Les familles ont accepté de participer tout de suite ?

J’ai l’impression que oui. J’avais à cœur d’être une oreille bienveillante pour les familles, tout en étant transparente sur mon métier. Mon métier est de rapporter des faits. J’ai expliqué aux familles la manière dont j’allais procéder pour raconter la spécificité de chaque affaire. Je pense que ma transparence les a convaincus.

Tu as rencontré des difficultés dans la construction de ton documentaire ?

Tout d’abord, c’était mon premier documentaire seule. L’autre difficulté était que je n’ai jamais la version des policiers. Dans les affaires de Cédric Chouviat et Claude Jean-Pierre, les vidéos montrent que la version policière est fausse. Il y a un contradictoire à faire, mais lorsque je tente d’avoir la version des policiers, je me heurte à des refus. Si tu souhaites contacter des policiers, tu dois solliciter le ministère de l’Intérieur. J’ai pris contact avec un ministère. On m’a répondu que les policiers n’avaient pas à s’exprimer. C’est donc la parole d’un ministère contre celle d’une famille.

Que souhaitais-tu montrer à travers ce documentaire ?

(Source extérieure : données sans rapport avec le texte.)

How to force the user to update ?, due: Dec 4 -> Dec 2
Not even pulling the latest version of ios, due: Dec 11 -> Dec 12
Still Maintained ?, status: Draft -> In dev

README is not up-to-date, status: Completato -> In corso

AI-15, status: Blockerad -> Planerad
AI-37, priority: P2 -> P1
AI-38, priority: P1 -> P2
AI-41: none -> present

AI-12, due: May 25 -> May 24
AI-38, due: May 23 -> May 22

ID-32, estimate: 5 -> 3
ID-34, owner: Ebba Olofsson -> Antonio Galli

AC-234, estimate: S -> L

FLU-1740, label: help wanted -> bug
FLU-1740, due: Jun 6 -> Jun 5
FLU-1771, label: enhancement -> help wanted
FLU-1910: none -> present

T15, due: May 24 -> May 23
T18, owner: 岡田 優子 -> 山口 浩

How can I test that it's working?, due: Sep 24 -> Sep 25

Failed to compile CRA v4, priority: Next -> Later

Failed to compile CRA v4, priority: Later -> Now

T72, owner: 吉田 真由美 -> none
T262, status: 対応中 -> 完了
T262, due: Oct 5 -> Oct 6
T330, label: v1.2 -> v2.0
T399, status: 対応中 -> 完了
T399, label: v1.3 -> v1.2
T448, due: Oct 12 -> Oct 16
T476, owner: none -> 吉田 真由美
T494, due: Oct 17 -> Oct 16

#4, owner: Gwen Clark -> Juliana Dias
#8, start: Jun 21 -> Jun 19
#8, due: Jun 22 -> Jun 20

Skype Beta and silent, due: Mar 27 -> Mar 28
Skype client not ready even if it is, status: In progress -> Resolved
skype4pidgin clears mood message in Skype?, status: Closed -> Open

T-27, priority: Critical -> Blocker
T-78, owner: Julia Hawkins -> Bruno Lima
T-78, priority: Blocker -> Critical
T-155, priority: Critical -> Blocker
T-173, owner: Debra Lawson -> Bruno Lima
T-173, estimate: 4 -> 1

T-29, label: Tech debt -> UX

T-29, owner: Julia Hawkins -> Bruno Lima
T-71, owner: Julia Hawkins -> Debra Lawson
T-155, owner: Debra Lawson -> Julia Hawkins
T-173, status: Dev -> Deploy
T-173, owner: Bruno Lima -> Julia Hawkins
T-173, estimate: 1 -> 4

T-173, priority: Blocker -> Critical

Le combat de ces familles pointe des dysfonctionnements certes, mais il faut balayer devant sa porte. Je fais référence aux journalistes. Il y a des dysfonctionnements dans les médias. Le fait que les journalistes prennent pour argent comptant les dires de la préfecture interroge sur la manière dont ils couvrent les affaires de violences policières. On se doit de comprendre ce qu’il s’est passé, de confronter les éléments, pointer les dysfonctionnements comme les pratiques de la police : le contrôle au faciès, le plaquage ventral.

Contredire aussi le gouvernement : est-ce normal d’entendre le ministre de l’Intérieur dire « lorsque j’entends parler de violences policières, je m’étouffe ». Ne pouvons-nous pas dire simplement que les violences policières existent et tenter d’améliorer la situation pour tout le monde ? Et le dernier dysfonctionnement, c’est la justice : il y a très peu de condamnations.